Take every line of the material below that includes the string "capacity" and copy it out.
* * *
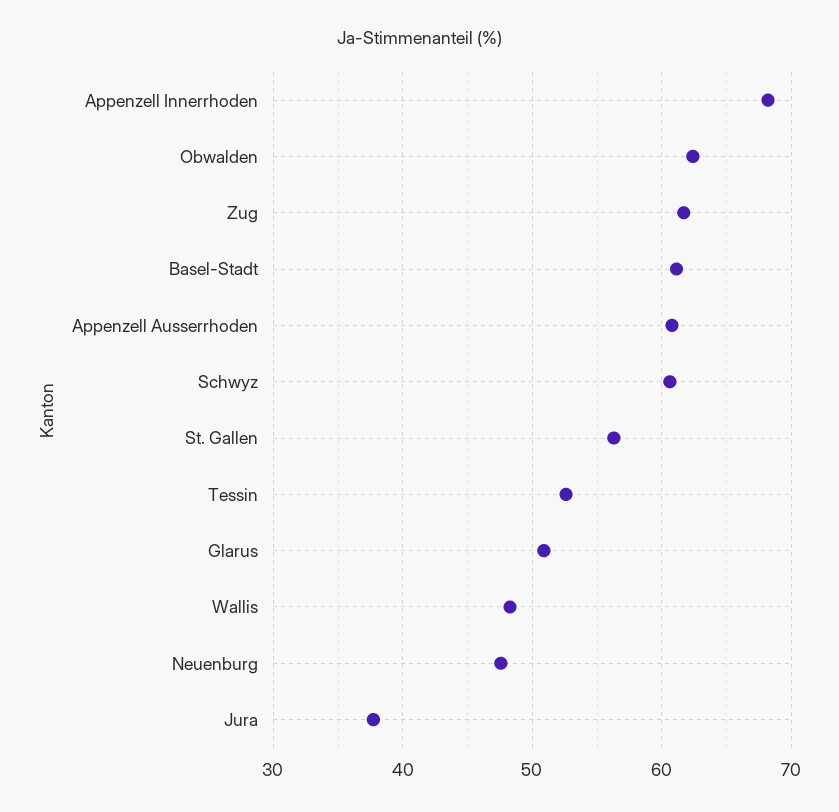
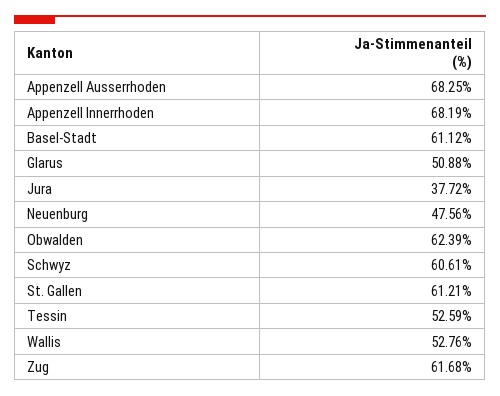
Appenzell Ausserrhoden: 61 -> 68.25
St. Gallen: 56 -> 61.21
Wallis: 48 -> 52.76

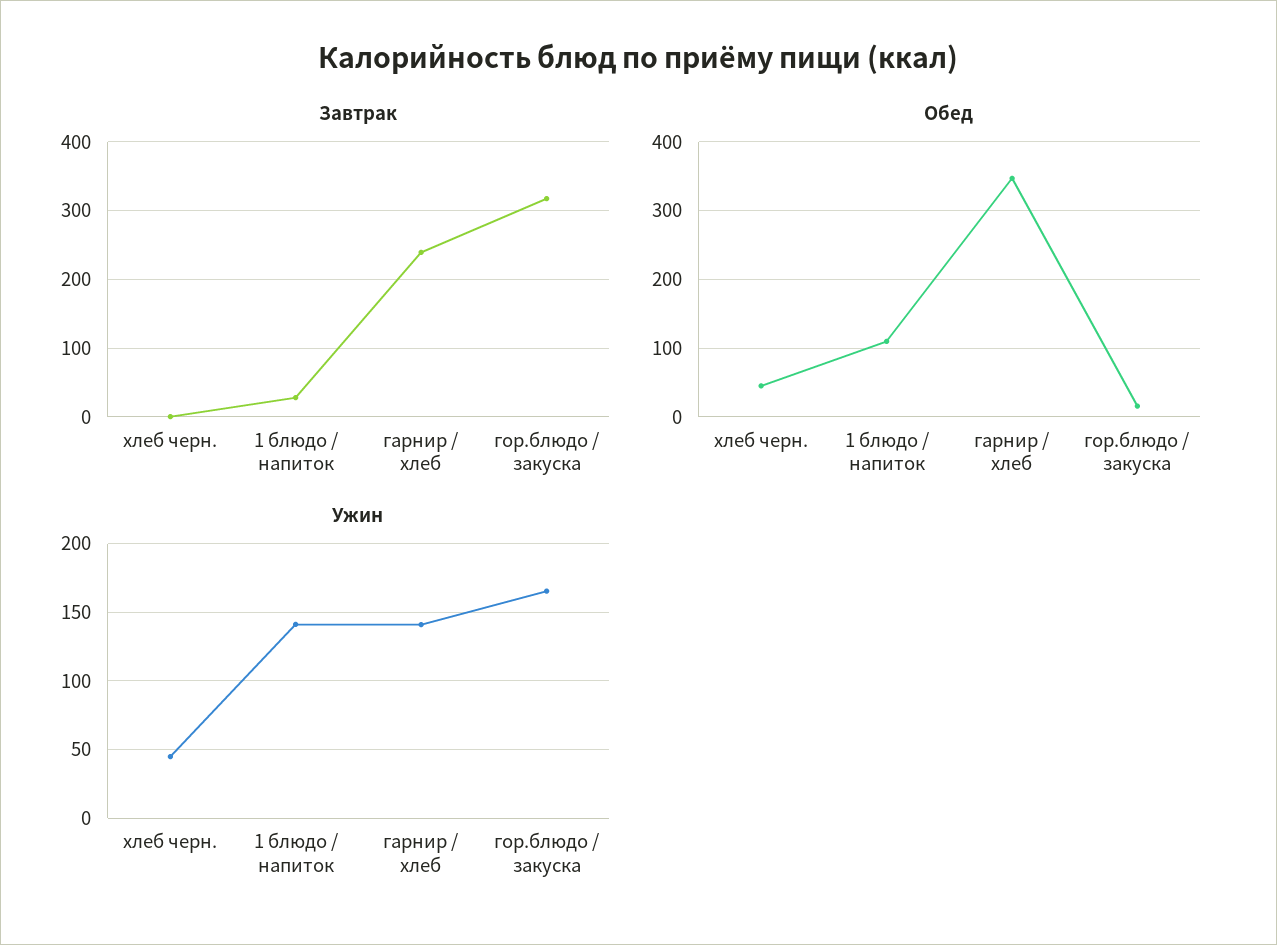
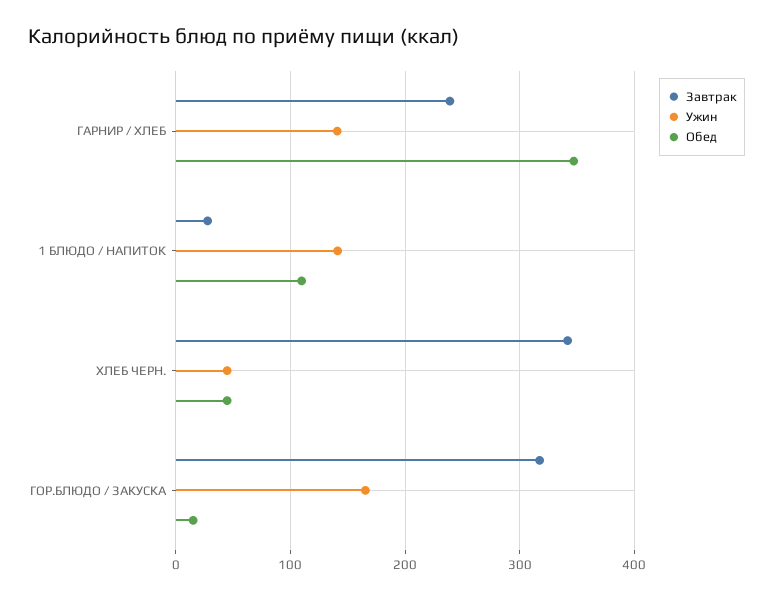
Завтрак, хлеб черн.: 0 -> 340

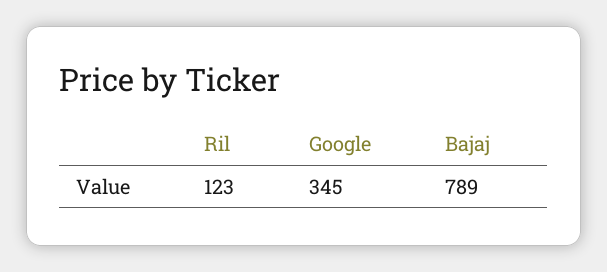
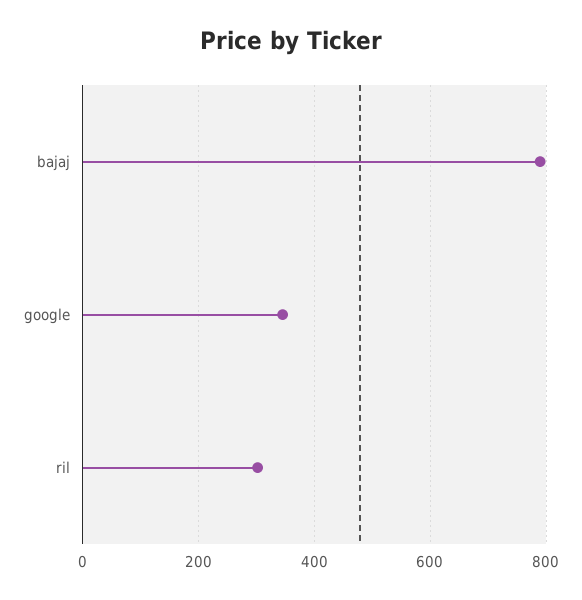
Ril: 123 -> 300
* * *
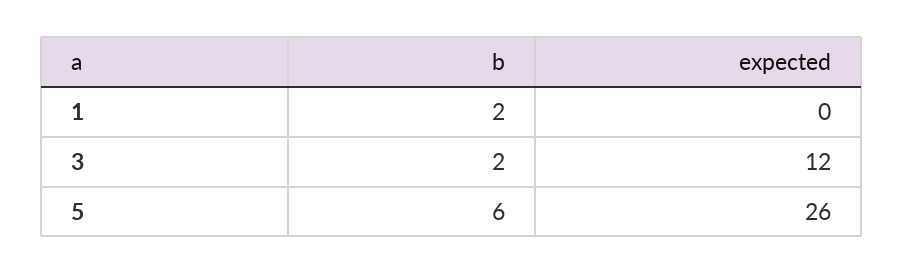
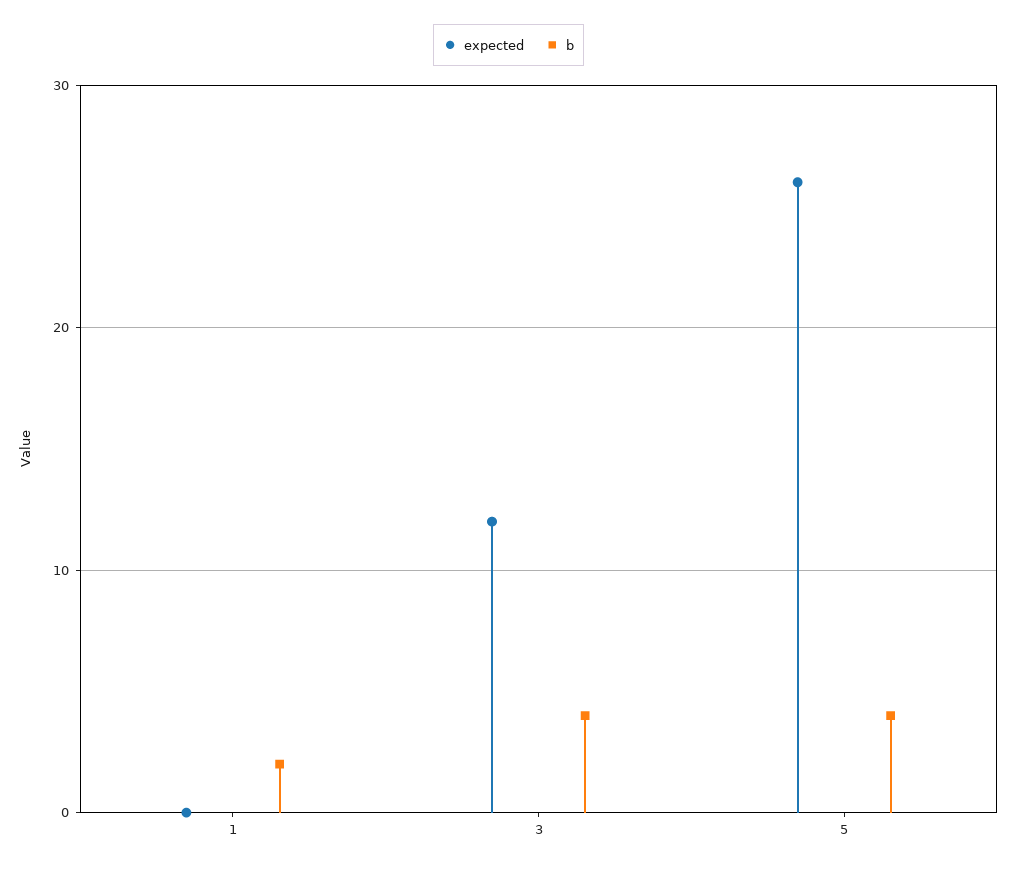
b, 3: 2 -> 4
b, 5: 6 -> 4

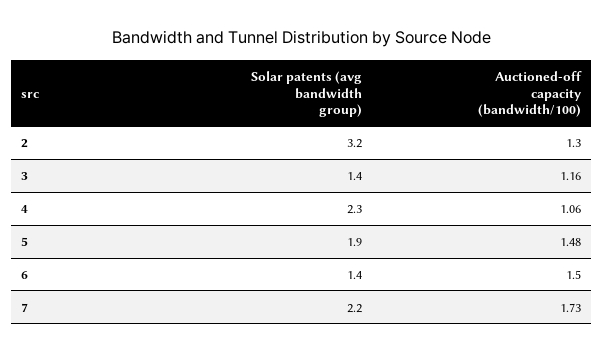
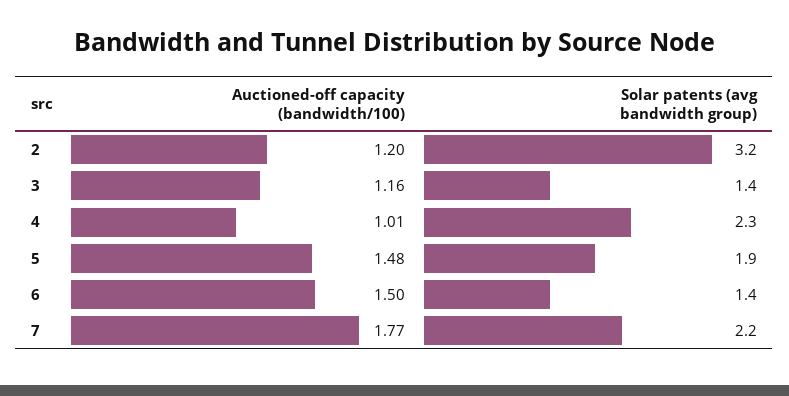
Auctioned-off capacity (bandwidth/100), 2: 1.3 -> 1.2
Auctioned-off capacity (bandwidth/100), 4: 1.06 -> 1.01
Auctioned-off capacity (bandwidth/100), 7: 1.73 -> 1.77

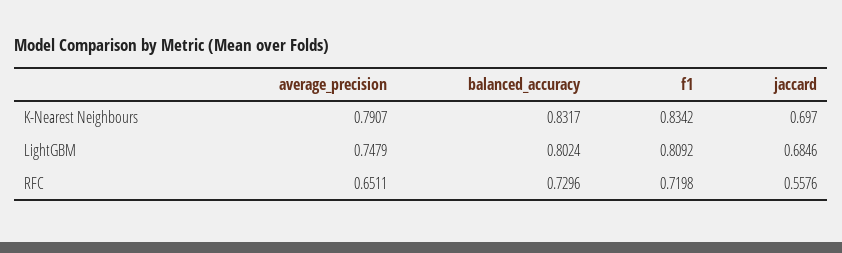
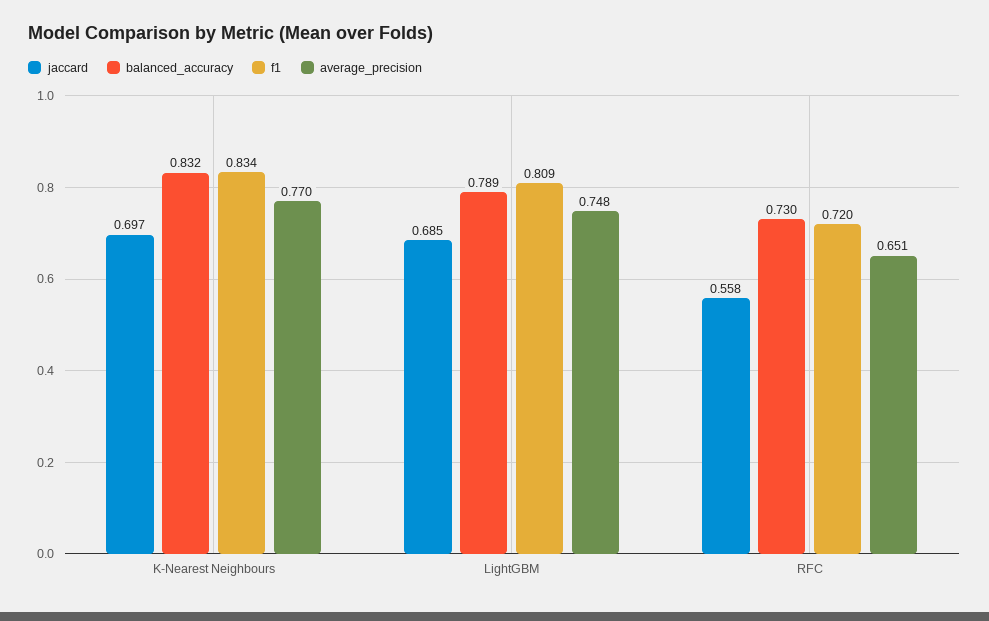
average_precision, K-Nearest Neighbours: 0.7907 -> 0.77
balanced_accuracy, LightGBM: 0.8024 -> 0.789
* * *
WRITTEN SOLUTION –
Auctioned-off capacity (bandwidth/100), 2: 1.3 -> 1.2
Auctioned-off capacity (bandwidth/100), 4: 1.06 -> 1.01
Auctioned-off capacity (bandwidth/100), 7: 1.73 -> 1.77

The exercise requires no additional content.